Michael B. Jordan plays Navy Seal John Kelly, whose pregnant wife is gunned down in their home by Russian nationals as revenge for Kelly and his crew annihilating a Russian arms depot in Syria in the film’s plodding opening action sequence. From the get go this movie feels like chugging a bottle of those testosterone pills they advertise in the middle of the night on cable news networks. It’s the sort of filmmaking that makes you wonder why they just didn’t call it Tom Clancy’s GENERIC ACTION FILM. Any hope that the involvement of Jordan and Sherdian might give Clancy’s brand of pulp some edge is quickly erased.
What’s worse is that when reading the synopsis of Clancy’s 1993 source material, I found out it doesn’t even have the same plot! Some beats, sure, but it’s a different story, which makes you wonder why, when they could have done anything else, the screenwriters went with an absolute nothingburger of a plot. The revenge narrative is so cliched, the dialogue is straight up embarrassing (“I’ll show’em what a pawn can do to a king,” a brutal line that gets a callback when it turns out that the guy he thought was a king wasn’t a king but, get this, a pawn just like him!), and the whole “who is REALLY behind this conspiracy?!?” gimmick feels copy and pasted from How to Write a Shitty Action Movie For Dummies. The second a certain someone enters the picture, you know he is the real bad guy. It’s that kind of movie. It telegraphs this so hard that if you don’t get it right away, you will the second you realize what kind of movie you are watching. It’s insulting on every level, and it’s miraculous that god knows how many people laid eyes on this script and said, “this is fine.”
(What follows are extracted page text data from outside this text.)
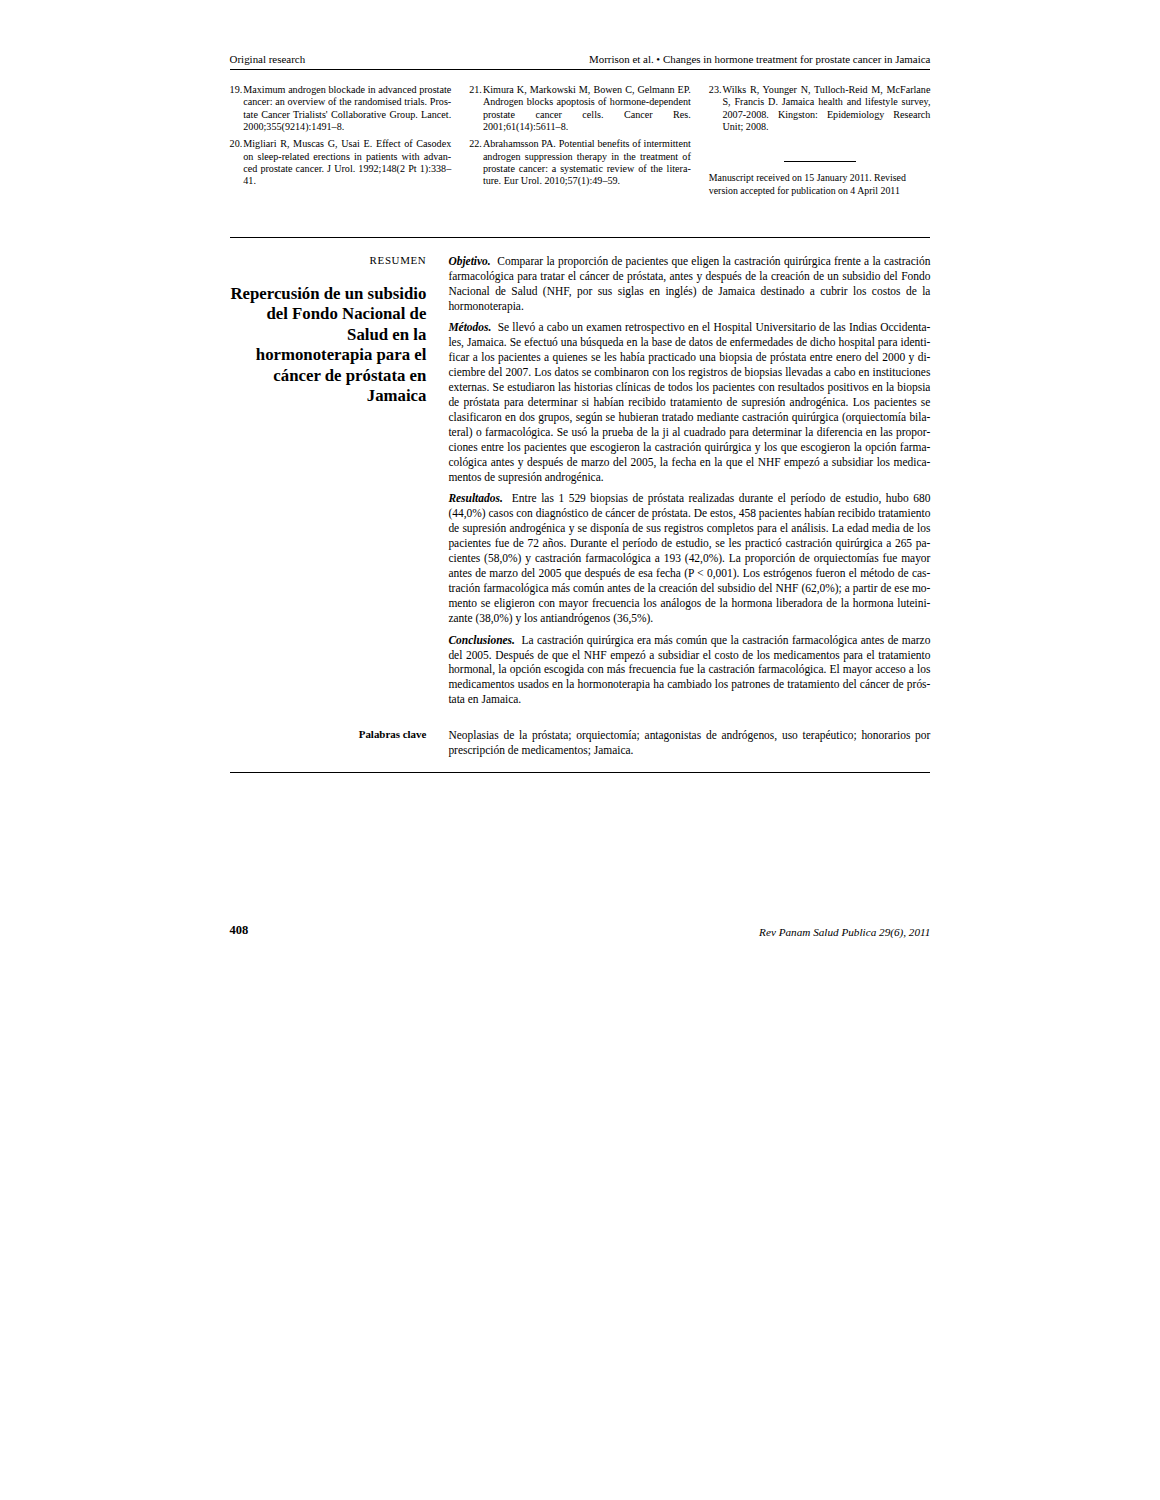Original research
Morrison et al. • Changes in hormone treatment for prostate cancer in Jamaica
19. Maximum androgen blockade in advanced prostate cancer: an overview of the randomised trials. Prostate Cancer Trialists' Collaborative Group. Lancet. 2000;355(9214):1491–8.
20. Migliari R, Muscas G, Usai E. Effect of Casodex on sleep-related erections in patients with advanced prostate cancer. J Urol. 1992;148(2 Pt 1):338–41.
21. Kimura K, Markowski M, Bowen C, Gelmann EP. Androgen blocks apoptosis of hormone-dependent prostate cancer cells. Cancer Res. 2001;61(14):5611–8.
22. Abrahamsson PA. Potential benefits of intermittent androgen suppression therapy in the treatment of prostate cancer: a systematic review of the literature. Eur Urol. 2010;57(1):49–59.
23. Wilks R, Younger N, Tulloch-Reid M, McFarlane S, Francis D. Jamaica health and lifestyle survey, 2007-2008. Kingston: Epidemiology Research Unit; 2008.
Manuscript received on 15 January 2011. Revised version accepted for publication on 4 April 2011
RESUMEN
Repercusión de un subsidio del Fondo Nacional de Salud en la hormonoterapia para el cáncer de próstata en Jamaica
Objetivo. Comparar la proporción de pacientes que eligen la castración quirúrgica frente a la castración farmacológica para tratar el cáncer de próstata, antes y después de la creación de un subsidio del Fondo Nacional de Salud (NHF, por sus siglas en inglés) de Jamaica destinado a cubrir los costos de la hormonoterapia.
Métodos. Se llevó a cabo un examen retrospectivo en el Hospital Universitario de las Indias Occidentales, Jamaica. Se efectuó una búsqueda en la base de datos de enfermedades de dicho hospital para identificar a los pacientes a quienes se les había practicado una biopsia de próstata entre enero del 2000 y diciembre del 2007. Los datos se combinaron con los registros de biopsias llevadas a cabo en instituciones externas. Se estudiaron las historias clínicas de todos los pacientes con resultados positivos en la biopsia de próstata para determinar si habían recibido tratamiento de supresión androgénica. Los pacientes se clasificaron en dos grupos, según se hubieran tratado mediante castración quirúrgica (orquiectomía bilateral) o farmacológica. Se usó la prueba de la ji al cuadrado para determinar la diferencia en las proporciones entre los pacientes que escogieron la castración quirúrgica y los que escogieron la opción farmacológica antes y después de marzo del 2005, la fecha en la que el NHF empezó a subsidiar los medicamentos de supresión androgénica.
Resultados. Entre las 1 529 biopsias de próstata realizadas durante el período de estudio, hubo 680 (44,0%) casos con diagnóstico de cáncer de próstata. De estos, 458 pacientes habían recibido tratamiento de supresión androgénica y se disponía de sus registros completos para el análisis. La edad media de los pacientes fue de 72 años. Durante el período de estudio, se les practicó castración quirúrgica a 265 pacientes (58,0%) y castración farmacológica a 193 (42,0%). La proporción de orquiectomías fue mayor antes de marzo del 2005 que después de esa fecha (P < 0,001). Los estrógenos fueron el método de castración farmacológica más común antes de la creación del subsidio del NHF (62,0%); a partir de ese momento se eligieron con mayor frecuencia los análogos de la hormona liberadora de la hormona luteinizante (38,0%) y los antiandrógenos (36,5%).
Conclusiones. La castración quirúrgica era más común que la castración farmacológica antes de marzo del 2005. Después de que el NHF empezó a subsidiar el costo de los medicamentos para el tratamiento hormonal, la opción escogida con más frecuencia fue la castración farmacológica. El mayor acceso a los medicamentos usados en la hormonoterapia ha cambiado los patrones de tratamiento del cáncer de próstata en Jamaica.
Palabras clave
Neoplasias de la próstata; orquiectomía; antagonistas de andrógenos, uso terapéutico; honorarios por prescripción de medicamentos; Jamaica.
408
Rev Panam Salud Publica 29(6), 2011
While Tom Clancy’s Without Remorse is irredeemably bad and you shouldn’t watch it, I do feel like it is necessary to put Jodie Turner-Smith (Queen & Slim) on your radar if she wasn’t there already. She plays Kelly’s right hand woman in a part that was obviously meant to be a dude. This movie is full of so much straight male energy that her presence feels downright baffling, because her presence is absolutely magnetic and feels totally out of sync with everything else in this movie. Turner-Smith was certainly cast to balance out the testosterone, and while her character is as one-dimensional as every other character, at least you come away with that, “Can I please have that actor in all my movies from here on out” feeling. Otherwise the only other takeaway--other than resting assured that Michael B. Jordan will be fine and it’s OK for him to have some duds after such an incredible run--is that there is no need to live in the shadow of old white dudes like Tom Clancy and there is no sense in adapting this garbage in the 21st century. Leave it in the 90s where it belongs.